Na ja, generell erzieht uns die Gesellschaft zu dieser Unzufriedenheit. Wir sollen immer das Gefühl haben, etwas in unserem Leben verbessern zu können. Unsere Wirtschaft ist auf diesem nie endenden Wachstum aufgebaut. Genauso ist es mit uns: Wachstum als Selbstzweck – du kommst nie an. Das ist dieses Perfektionsstreben. Wir suchen den perfekten Partner, den es ja so nicht gibt. Wir gehen aber immer weiter und wollen uns immer verbessern, mit einem Partner, der vielleicht noch besser zu uns passt.

Im Buch vergleichen Sie Ihr Leben mit dem Ihrer Eltern. Inwiefern unterscheidet sich die Generation von Ihnen mit der Ihrer Eltern in Sachen Liebe? Was haben sie besser gemacht?
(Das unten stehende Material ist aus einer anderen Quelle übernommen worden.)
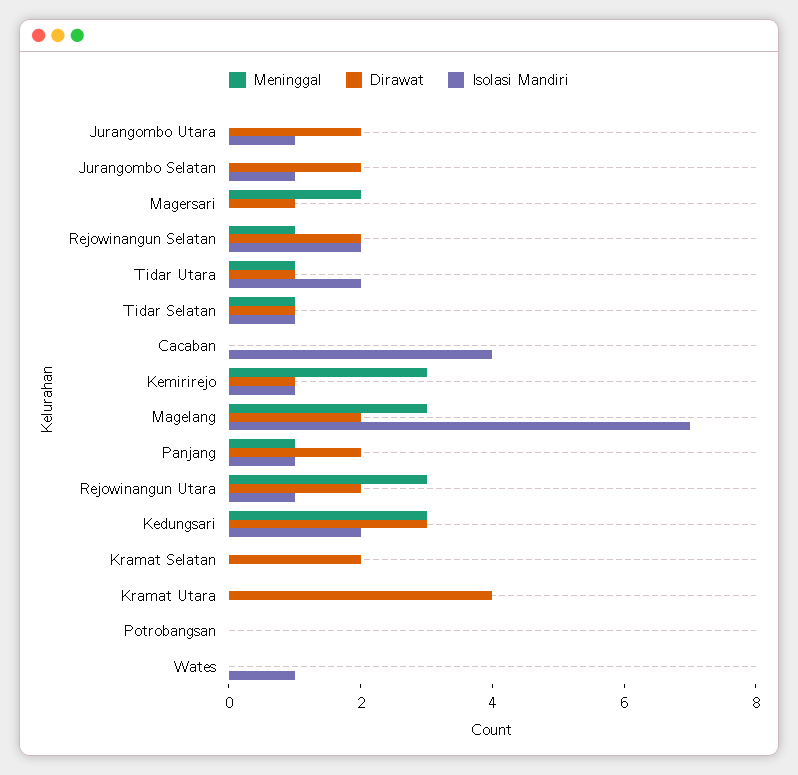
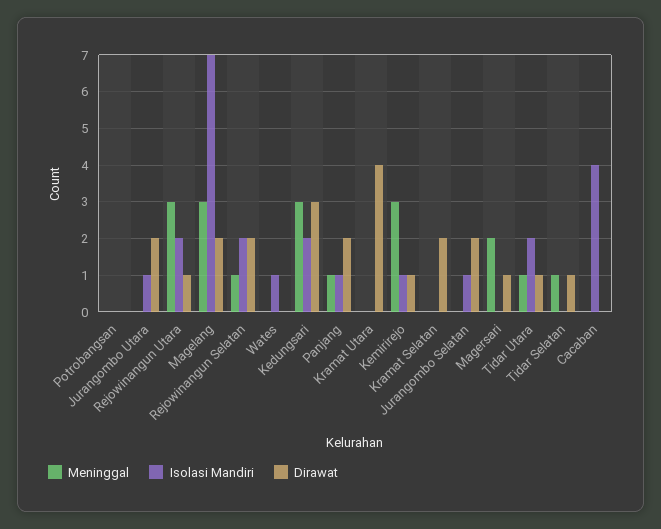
  {
    "Meninggal": {
      "Jurangombo Utara": 0,
      "Jurangombo Selatan": 0,
      "Magersari": 2,
      "Rejowinangun Selatan": 1,
      "Tidar Utara": 1,
      "Tidar Selatan": 1,
      "Cacaban": 0,
      "Kemirirejo": 3,
      "Magelang": 3,
      "Panjang": 1,
      "Rejowinangun Utara": 3,
      "Kedungsari": 3,
      "Kramat Selatan": 0,
      "Kramat Utara": 0,
      "Potrobangsan": 0,
      "Wates": 0
    },
    "Dirawat": {
      "Jurangombo Utara": 2,
      "Jurangombo Selatan": 2,
      "Magersari": 1,
      "Rejowinangun Selatan": 2,
      "Tidar Utara": 1,
      "Tidar Selatan": 1,
      "Cacaban": 0,
      "Kemirirejo": 1,
      "Magelang": 2,
      "Panjang": 2,
-     "Rejowinangun Utara": 2,
+     "Rejowinangun Utara": 1,
      "Kedungsari": 3,
      "Kramat Selatan": 2,
      "Kramat Utara": 4,
      "Potrobangsan": 0,
      "Wates": 0
    },
    "Isolasi Mandiri": {
      "Jurangombo Utara": 1,
      "Jurangombo Selatan": 1,
      "Magersari": 0,
      "Rejowinangun Selatan": 2,
      "Tidar Utara": 2,
-     "Tidar Selatan": 1,
+     "Tidar Selatan": 0,
      "Cacaban": 4,
      "Kemirirejo": 1,
      "Magelang": 7,
      "Panjang": 1,
-     "Rejowinangun Utara": 1,
+     "Rejowinangun Utara": 2,
      "Kedungsari": 2,
      "Kramat Selatan": 0,
      "Kramat Utara": 0,
      "Potrobangsan": 0,
      "Wates": 1
    }
  }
Besser gemacht ist das falsche Wort. Die Umstände waren einfach anders. Klassisch: Der Mann als Verdiener, die Frau als Hausfrau. Man hat sich gebraucht, unterstützt. Das hat sich natürlich total durch die Emanzipation der Frau verändert. Die Frau steht jetzt auch im Leben. Der einzige Grund, weswegen man heute noch in eine Beziehung kommt, ist der Anspruch nach einer romantischen Liebe.

Wieder so ein Ideal. Die Leute sind nicht mehr bereit, Gefühle zuzulassen, sich zu öffnen - oder verletzt zu werden. Es ist wahrscheinlich emotional einfacher – als Mann –  jede Woche mit einer anderen Frau zu schlafen, als die Energie in eine Beziehung mit all ihren Problemen zu stecken.

Welche Folgen hat diese "Beziehungsunfahigkeit" für nachkommende Generationen?

Die langfrsitige Folge wird sein, dass irgendwann keine Kinder mehr geboren werden. Die Leute sind extrem orientierungslos. Man schiebt es immer weiter raus.

Unsere Gesellschaft wird aus ihrer Sicht ja immer schlimmer. Kann man sagen, dass ich mit meinen 19 Jahren in Sachen Liebe noch verkorkster bin als Sie?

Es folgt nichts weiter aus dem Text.